Assigned task =>
Give the lines of the data from its start through the line containing "26: (1491, 961)", both included, as a numbered list with blank lines omitted. Leave the pictures out of the answer.

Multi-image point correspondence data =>
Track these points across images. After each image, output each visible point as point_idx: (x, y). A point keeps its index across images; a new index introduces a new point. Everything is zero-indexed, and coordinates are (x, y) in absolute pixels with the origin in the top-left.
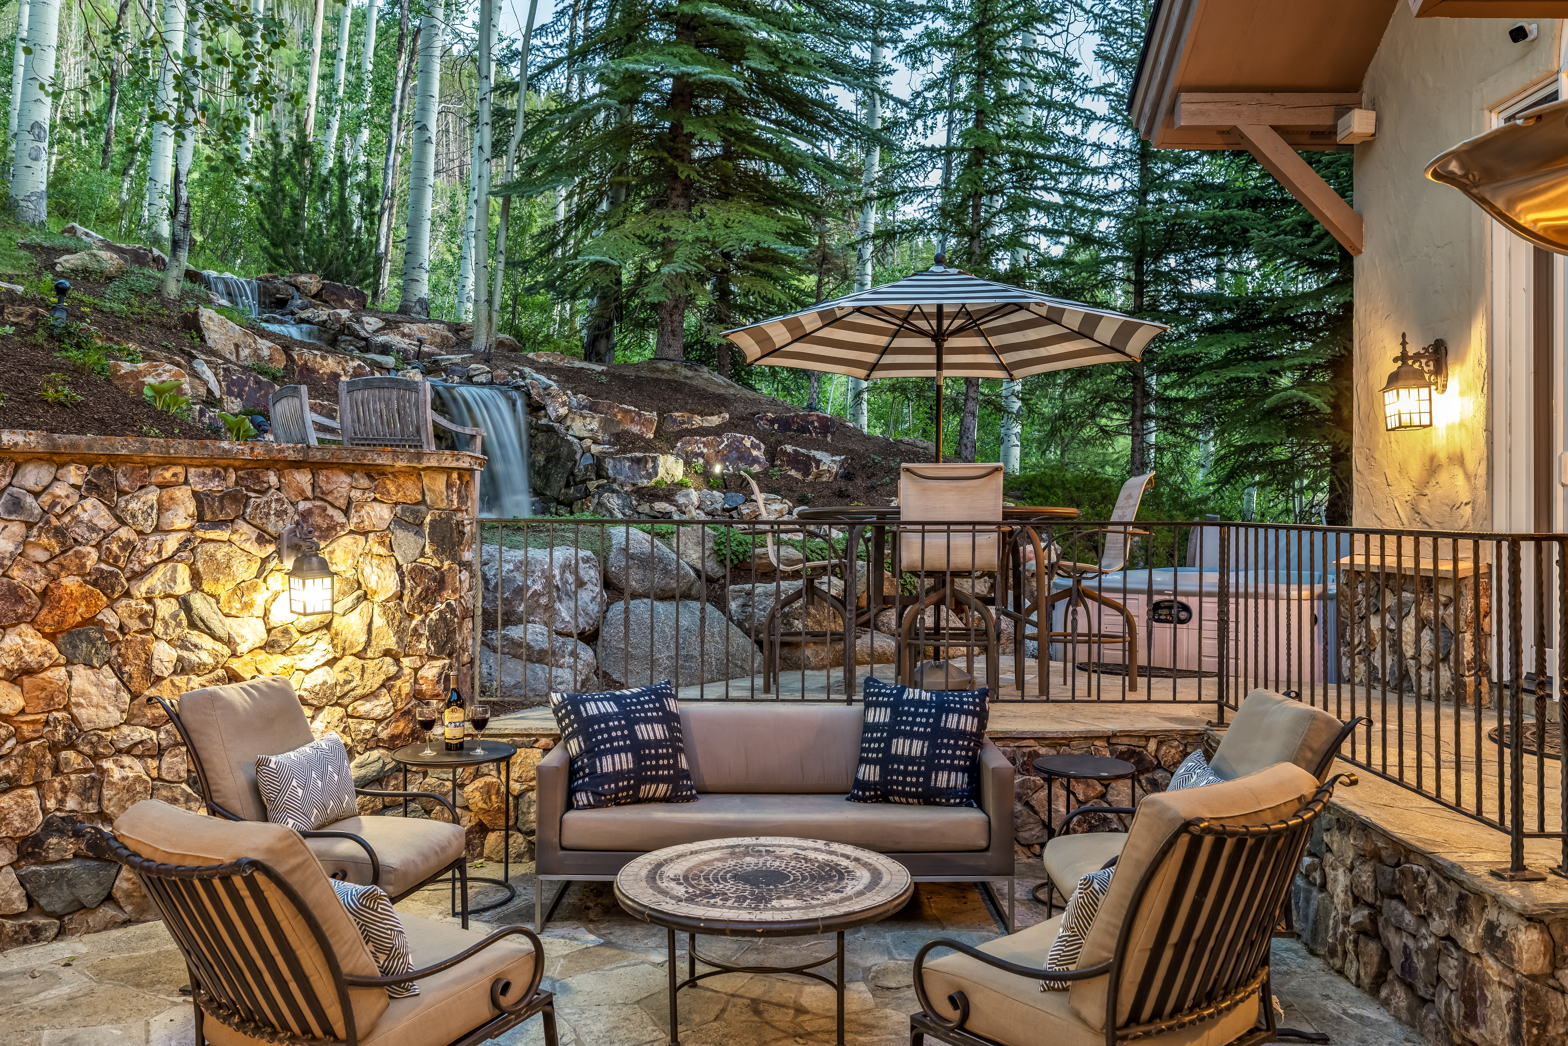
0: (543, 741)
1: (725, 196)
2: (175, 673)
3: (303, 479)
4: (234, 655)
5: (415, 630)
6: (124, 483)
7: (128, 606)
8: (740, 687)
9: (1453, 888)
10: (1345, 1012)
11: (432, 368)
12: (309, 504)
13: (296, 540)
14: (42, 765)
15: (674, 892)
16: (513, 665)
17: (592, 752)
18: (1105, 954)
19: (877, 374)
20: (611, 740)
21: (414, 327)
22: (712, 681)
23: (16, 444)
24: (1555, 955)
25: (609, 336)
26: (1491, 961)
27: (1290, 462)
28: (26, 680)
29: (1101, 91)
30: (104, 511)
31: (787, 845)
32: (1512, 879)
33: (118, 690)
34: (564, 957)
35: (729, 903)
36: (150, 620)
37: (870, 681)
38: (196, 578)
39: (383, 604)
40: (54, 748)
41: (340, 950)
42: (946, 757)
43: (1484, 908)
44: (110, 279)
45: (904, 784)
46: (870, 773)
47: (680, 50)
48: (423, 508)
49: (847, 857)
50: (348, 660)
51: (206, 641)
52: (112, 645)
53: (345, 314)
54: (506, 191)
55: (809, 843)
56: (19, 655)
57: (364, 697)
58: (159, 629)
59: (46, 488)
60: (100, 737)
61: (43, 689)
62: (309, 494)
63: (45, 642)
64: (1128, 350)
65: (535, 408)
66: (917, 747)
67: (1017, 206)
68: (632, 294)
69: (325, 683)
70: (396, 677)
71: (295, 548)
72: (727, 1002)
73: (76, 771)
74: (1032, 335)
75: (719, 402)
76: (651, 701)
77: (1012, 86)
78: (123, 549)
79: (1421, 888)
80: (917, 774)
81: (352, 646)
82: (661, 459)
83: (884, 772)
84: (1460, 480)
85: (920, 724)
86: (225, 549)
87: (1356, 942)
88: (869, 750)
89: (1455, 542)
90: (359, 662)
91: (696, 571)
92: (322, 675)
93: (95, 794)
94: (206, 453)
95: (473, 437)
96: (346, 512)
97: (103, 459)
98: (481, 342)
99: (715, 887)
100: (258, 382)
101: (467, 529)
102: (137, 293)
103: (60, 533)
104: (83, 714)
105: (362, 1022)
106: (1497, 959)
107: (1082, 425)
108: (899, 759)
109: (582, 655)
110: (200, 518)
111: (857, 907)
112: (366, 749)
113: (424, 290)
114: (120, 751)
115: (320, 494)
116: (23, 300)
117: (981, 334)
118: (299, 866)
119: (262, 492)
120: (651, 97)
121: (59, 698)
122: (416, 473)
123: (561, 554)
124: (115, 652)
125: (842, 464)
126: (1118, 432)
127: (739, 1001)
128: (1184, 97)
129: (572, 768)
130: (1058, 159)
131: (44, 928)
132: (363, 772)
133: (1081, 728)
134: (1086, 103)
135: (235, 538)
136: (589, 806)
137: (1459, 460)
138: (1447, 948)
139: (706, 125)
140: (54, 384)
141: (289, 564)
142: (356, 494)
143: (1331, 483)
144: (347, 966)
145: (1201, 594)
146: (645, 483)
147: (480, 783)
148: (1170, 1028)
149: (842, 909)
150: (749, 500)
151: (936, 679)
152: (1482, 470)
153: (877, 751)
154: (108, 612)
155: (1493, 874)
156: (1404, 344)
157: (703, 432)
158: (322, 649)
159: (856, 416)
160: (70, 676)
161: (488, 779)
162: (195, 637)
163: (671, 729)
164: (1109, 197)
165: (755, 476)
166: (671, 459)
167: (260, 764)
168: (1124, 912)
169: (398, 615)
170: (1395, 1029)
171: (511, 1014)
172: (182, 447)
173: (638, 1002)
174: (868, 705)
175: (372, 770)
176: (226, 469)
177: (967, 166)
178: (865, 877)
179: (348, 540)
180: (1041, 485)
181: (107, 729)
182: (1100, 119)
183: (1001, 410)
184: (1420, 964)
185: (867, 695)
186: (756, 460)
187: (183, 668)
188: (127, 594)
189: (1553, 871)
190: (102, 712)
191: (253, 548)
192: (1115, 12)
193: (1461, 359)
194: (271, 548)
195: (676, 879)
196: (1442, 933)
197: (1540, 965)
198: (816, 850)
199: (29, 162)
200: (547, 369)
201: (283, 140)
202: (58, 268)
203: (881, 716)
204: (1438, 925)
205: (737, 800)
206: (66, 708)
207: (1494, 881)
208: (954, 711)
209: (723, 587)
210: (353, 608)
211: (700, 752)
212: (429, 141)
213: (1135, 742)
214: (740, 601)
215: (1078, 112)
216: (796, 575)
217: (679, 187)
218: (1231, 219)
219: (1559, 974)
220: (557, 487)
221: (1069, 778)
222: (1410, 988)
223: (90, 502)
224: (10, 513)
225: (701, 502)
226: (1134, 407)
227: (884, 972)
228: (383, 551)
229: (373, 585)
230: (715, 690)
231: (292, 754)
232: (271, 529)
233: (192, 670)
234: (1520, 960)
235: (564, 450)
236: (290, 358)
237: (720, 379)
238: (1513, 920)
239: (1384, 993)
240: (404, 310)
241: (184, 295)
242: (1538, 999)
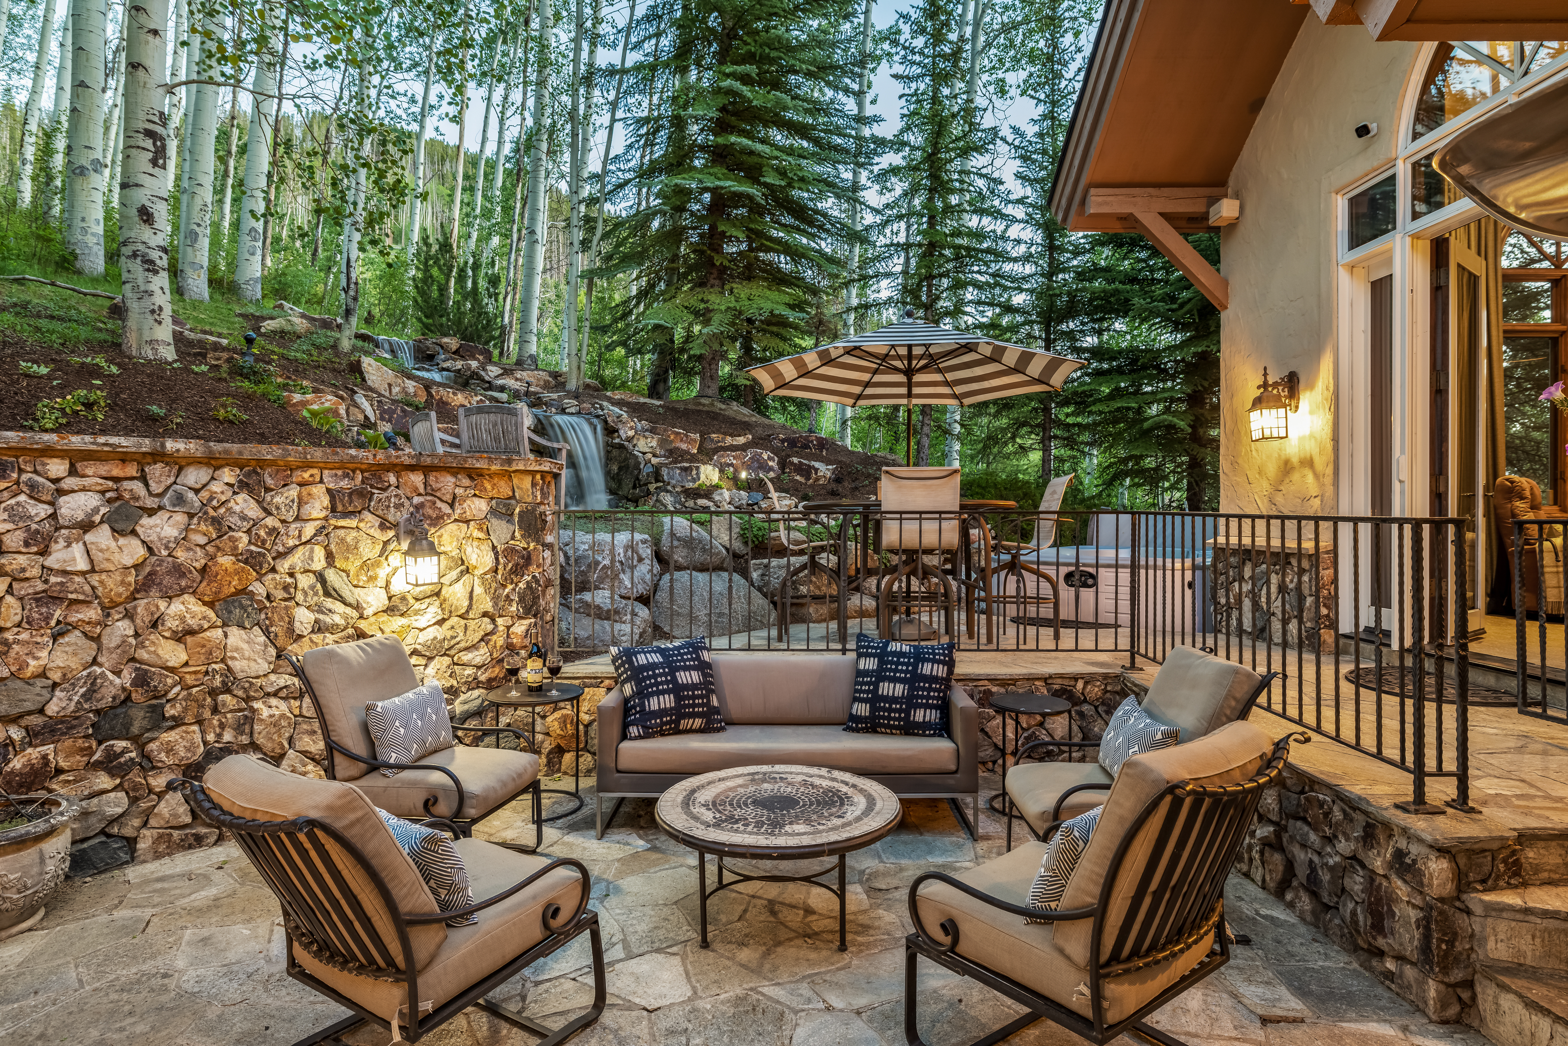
0: (607, 682)
1: (749, 278)
2: (313, 632)
3: (417, 479)
4: (361, 617)
5: (507, 596)
6: (270, 482)
7: (274, 579)
8: (759, 638)
9: (1359, 817)
10: (1258, 914)
11: (536, 402)
12: (421, 499)
13: (411, 527)
14: (203, 706)
15: (704, 818)
16: (586, 621)
17: (642, 694)
18: (1089, 900)
19: (861, 402)
20: (657, 684)
21: (524, 374)
22: (739, 632)
23: (178, 451)
24: (1459, 880)
25: (666, 380)
26: (1399, 883)
27: (1157, 469)
28: (189, 639)
29: (1021, 201)
30: (253, 504)
31: (797, 773)
32: (1416, 812)
33: (266, 646)
34: (619, 860)
35: (750, 828)
36: (292, 590)
37: (860, 637)
38: (330, 557)
39: (482, 577)
40: (213, 693)
41: (398, 893)
42: (922, 697)
43: (1390, 836)
44: (299, 337)
45: (889, 718)
46: (862, 709)
47: (715, 170)
48: (513, 502)
49: (847, 784)
50: (454, 620)
51: (339, 607)
52: (261, 610)
53: (474, 364)
54: (590, 276)
55: (814, 771)
56: (182, 619)
57: (466, 649)
58: (300, 597)
59: (204, 486)
60: (251, 684)
61: (204, 646)
62: (422, 491)
63: (204, 608)
64: (1052, 382)
65: (610, 431)
66: (899, 690)
67: (958, 285)
68: (682, 350)
69: (435, 638)
70: (492, 633)
71: (410, 533)
72: (749, 903)
73: (231, 711)
74: (978, 371)
75: (744, 427)
76: (689, 653)
77: (954, 200)
78: (269, 534)
79: (1326, 815)
80: (900, 711)
81: (457, 609)
82: (703, 468)
83: (873, 709)
84: (1310, 478)
85: (901, 671)
86: (354, 534)
87: (1262, 853)
88: (861, 691)
89: (1356, 525)
90: (463, 622)
91: (727, 550)
92: (434, 632)
93: (247, 729)
94: (336, 458)
95: (560, 450)
96: (452, 505)
97: (253, 463)
98: (572, 385)
99: (738, 813)
100: (403, 411)
101: (549, 518)
102: (318, 347)
103: (216, 522)
104: (236, 665)
105: (421, 954)
106: (1405, 881)
107: (1006, 444)
108: (885, 699)
109: (641, 613)
110: (333, 510)
111: (857, 833)
112: (469, 690)
113: (533, 348)
114: (268, 695)
115: (430, 491)
116: (224, 349)
117: (940, 371)
118: (358, 820)
119: (384, 490)
120: (696, 207)
121: (217, 654)
122: (508, 475)
123: (623, 538)
124: (263, 616)
125: (834, 470)
126: (1031, 449)
127: (759, 902)
128: (1093, 191)
129: (626, 707)
130: (988, 251)
131: (206, 836)
132: (466, 707)
133: (1024, 671)
134: (1009, 210)
135: (361, 525)
136: (640, 737)
137: (1308, 463)
138: (1352, 866)
139: (734, 226)
140: (224, 406)
141: (405, 546)
142: (459, 491)
143: (1189, 483)
144: (405, 906)
145: (1117, 566)
146: (691, 485)
147: (558, 714)
148: (1147, 965)
149: (844, 835)
150: (766, 497)
151: (909, 631)
152: (1330, 471)
153: (867, 692)
154: (257, 584)
155: (1397, 806)
156: (1265, 375)
157: (733, 448)
158: (433, 612)
159: (842, 438)
160: (226, 635)
161: (564, 712)
162: (329, 603)
163: (705, 675)
164: (1025, 279)
165: (771, 480)
166: (709, 468)
167: (369, 708)
168: (1108, 863)
169: (494, 585)
170: (1302, 929)
171: (560, 934)
172: (317, 454)
173: (676, 903)
174: (860, 656)
175: (473, 706)
176: (354, 471)
177: (923, 256)
178: (861, 802)
179: (453, 527)
180: (979, 486)
181: (257, 677)
182: (1020, 221)
183: (947, 432)
184: (1325, 877)
185: (859, 647)
186: (771, 469)
187: (319, 628)
188: (273, 570)
189: (1448, 804)
190: (252, 664)
191: (377, 533)
192: (1031, 143)
193: (1311, 386)
194: (391, 533)
195: (705, 805)
196: (1348, 853)
197: (1449, 889)
198: (821, 777)
199: (247, 256)
200: (620, 403)
201: (431, 240)
202: (263, 330)
203: (870, 664)
204: (1344, 846)
205: (756, 730)
206: (223, 661)
207: (1398, 812)
208: (928, 660)
209: (747, 562)
210: (458, 580)
211: (728, 692)
212: (537, 241)
213: (1066, 682)
214: (760, 572)
215: (1004, 216)
216: (802, 552)
217: (715, 272)
218: (1117, 291)
219: (1464, 897)
220: (627, 488)
221: (1018, 713)
222: (1314, 895)
223: (242, 497)
224: (174, 505)
225: (732, 499)
226: (1044, 430)
227: (875, 875)
228: (481, 535)
229: (473, 562)
230: (740, 640)
231: (396, 699)
232: (391, 518)
233: (327, 630)
234: (1431, 885)
235: (632, 462)
236: (430, 394)
237: (745, 411)
238: (1424, 850)
239: (1289, 897)
240: (519, 363)
241: (354, 349)
242: (1447, 919)
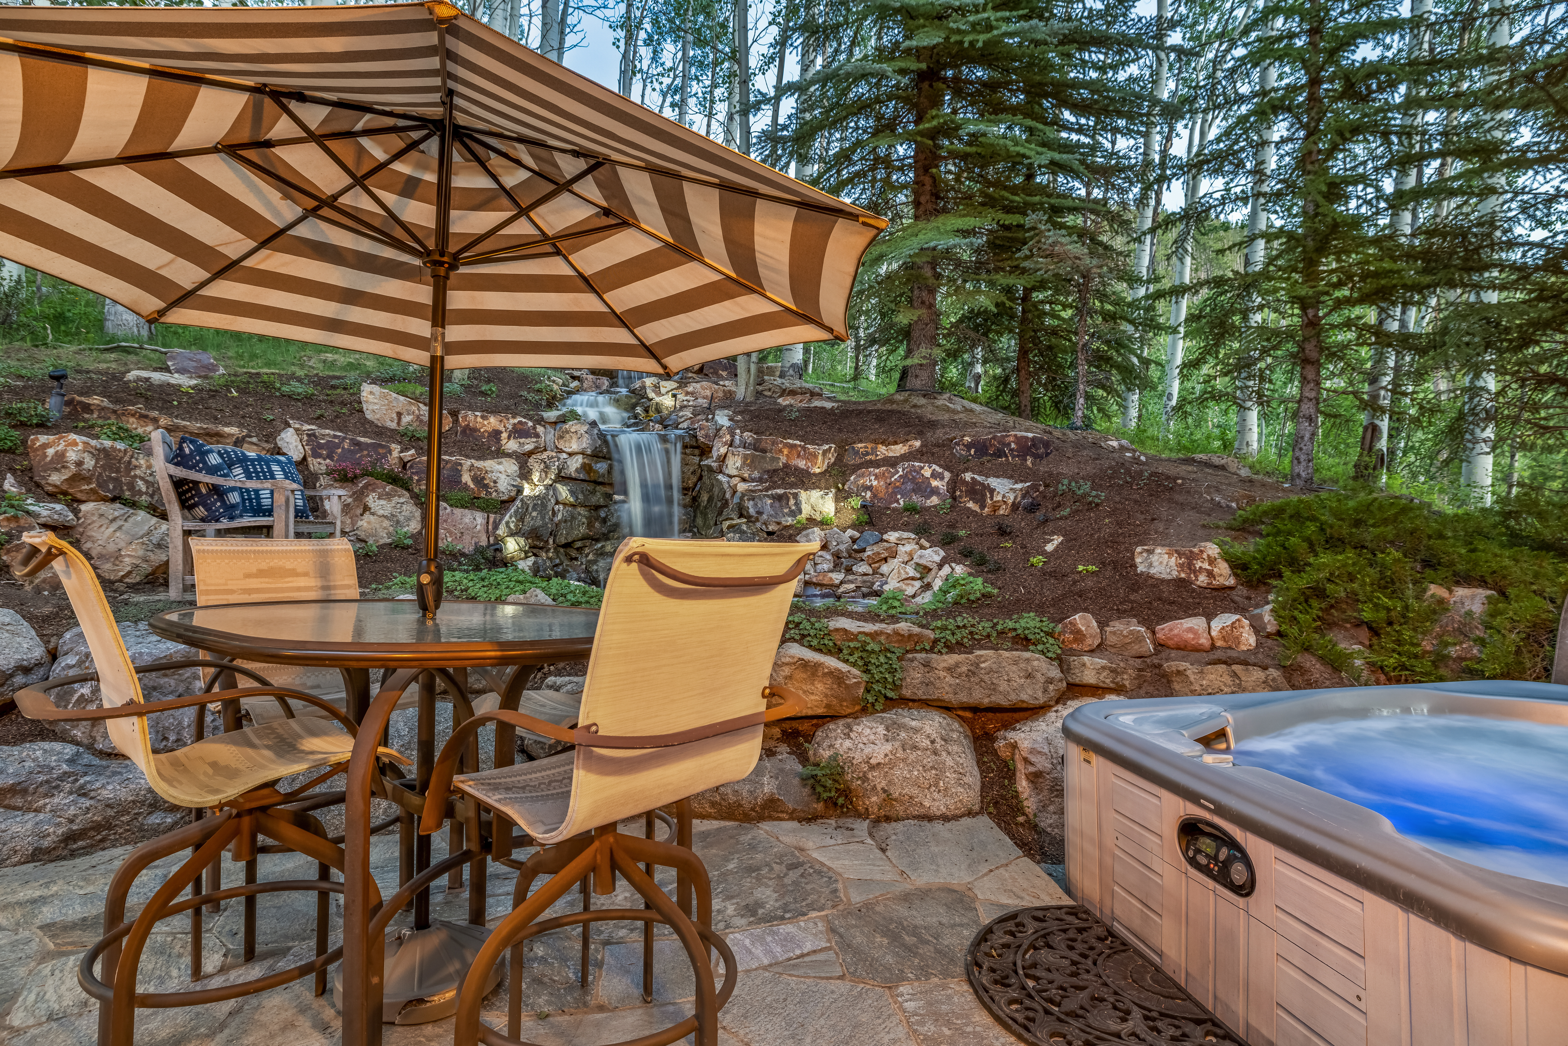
65: (703, 449)
82: (803, 495)
98: (741, 393)
125: (1026, 494)
146: (788, 521)
157: (882, 462)
166: (815, 494)
186: (935, 491)
235: (714, 490)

Completed task =>
1. Track these points across images. After each image, output each visible point as point_idx: (x, y). A point keeps its index across images; a new index introduces a new point. Everything is zero-indexed, and coordinates are (x, y) in absolute pixels with the origin in the top-left.
2. 0: (543, 741)
3. 1: (725, 196)
4. 2: (175, 673)
5. 3: (303, 479)
6. 4: (234, 655)
7. 5: (415, 630)
8. 6: (124, 483)
9. 7: (128, 606)
10. 8: (740, 687)
11. 9: (1453, 888)
12. 10: (1345, 1012)
13. 11: (432, 368)
14. 12: (309, 504)
15. 13: (296, 540)
16. 14: (42, 765)
17. 15: (674, 892)
18. 16: (513, 665)
19. 17: (592, 752)
20. 18: (1105, 954)
21. 19: (877, 374)
22. 20: (611, 740)
23. 21: (414, 327)
24. 22: (712, 681)
25. 23: (16, 444)
26. 24: (1555, 955)
27. 25: (609, 336)
28. 26: (1491, 961)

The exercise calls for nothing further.